◆ **What the task asks**
Please duplicate the part of the Jane Kramer biography that opens with the words containing "Her other awards" and closes with "photographer Stephen Shore.", keeping its wording unchanged.
== Selection
= Jane Kramer =

American journalist (born 1938)

Jane Kramer (born August 7, 1938) is an American journalist. She began her writing career at the Village Voice, moving to The New Yorker in 1964, where she remains a staff writer. Her books Allen Ginsberg in America (1969) and Honor to the Bride (1970), based on her travels in Morocco, were developed from long-form New Yorker articles.

Beginning in the 1970s, much of Kramer's reporting has been from various European locales, and since 1981 she has written a regular "Letter from Europe" for the New Yorker. Books based upon her European reporting include Europeans (1988) and The Politics of Memory (1996). Other books are The Last Cowboy (1977) and Lone Patriot (2003), the latter about a militia in the American West. Both books also explore downward mobility in America.

==Biography==
Kramer was born in Providence, Rhode Island. She has an A.B. in English from Vassar College and an M.A. in English from Columbia University.

For the first paperback edition of The Last Cowboy, Kramer received a 1981 National Book Award for Nonfiction.

Her other awards include an Emmy Award for documentary filmmaking, National Magazine Award, Front Page Award, and the :fr:Prix européen de l'essai Charles Veillon.

Kramer is a fellow of the American Academy of Arts and Sciences, a member of the Council on Foreign Relations and a founding director of the Committee to Protect Journalists. She has taught at Princeton University, Sarah Lawrence, CUNY, and the University of California, Berkeley.

Since 2006, Kramer has been a Chevalier de la Légion d'Honneur. In 2016, she was elected to the American Academy of Arts and Letters.

Her cousin is the photographer Stephen Shore.

==Bibliography==

=== Books ===
- Kramer, Jane (1963). "Off Washington Square : a reporter looks at Greenwich Village"
====
== Data excerpts
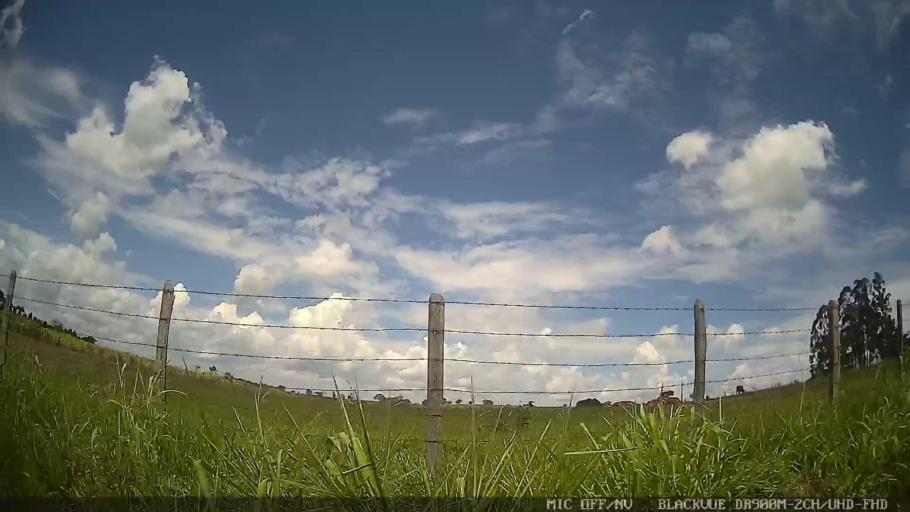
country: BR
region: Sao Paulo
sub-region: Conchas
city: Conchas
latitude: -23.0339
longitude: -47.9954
====
== Data excerpts
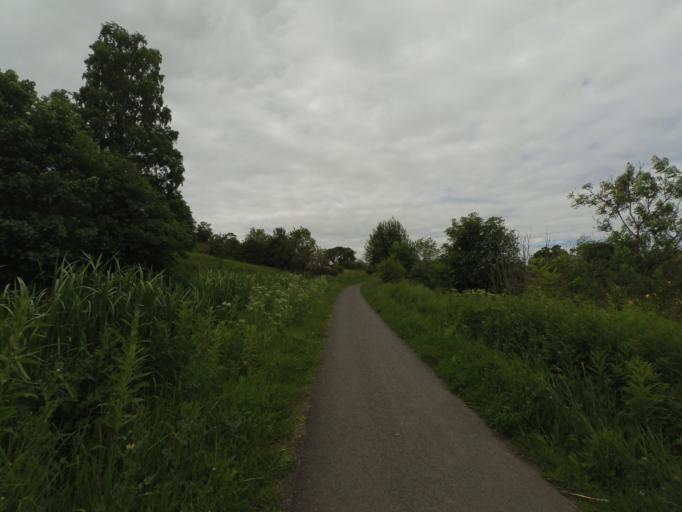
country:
====
== Data excerpts
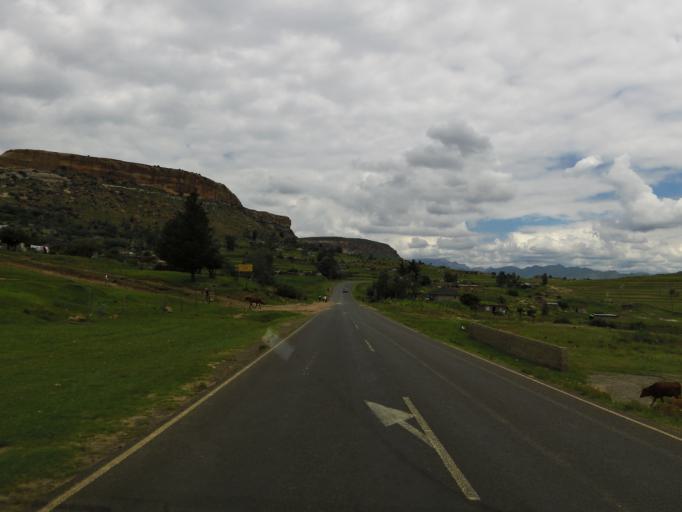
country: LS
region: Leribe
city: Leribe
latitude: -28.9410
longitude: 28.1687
====
◆ **Correct result**
Her other awards include an Emmy Award for documentary filmmaking, National Magazine Award, Front Page Award, and the :fr:Prix européen de l'essai Charles Veillon.

Kramer is a fellow of the American Academy of Arts and Sciences, a member of the Council on Foreign Relations and a founding director of the Committee to Protect Journalists. She has taught at Princeton University, Sarah Lawrence, CUNY, and the University of California, Berkeley.

Since 2006, Kramer has been a Chevalier de la Légion d'Honneur. In 2016, she was elected to the American Academy of Arts and Letters.

Her cousin is the photographer Stephen Shore.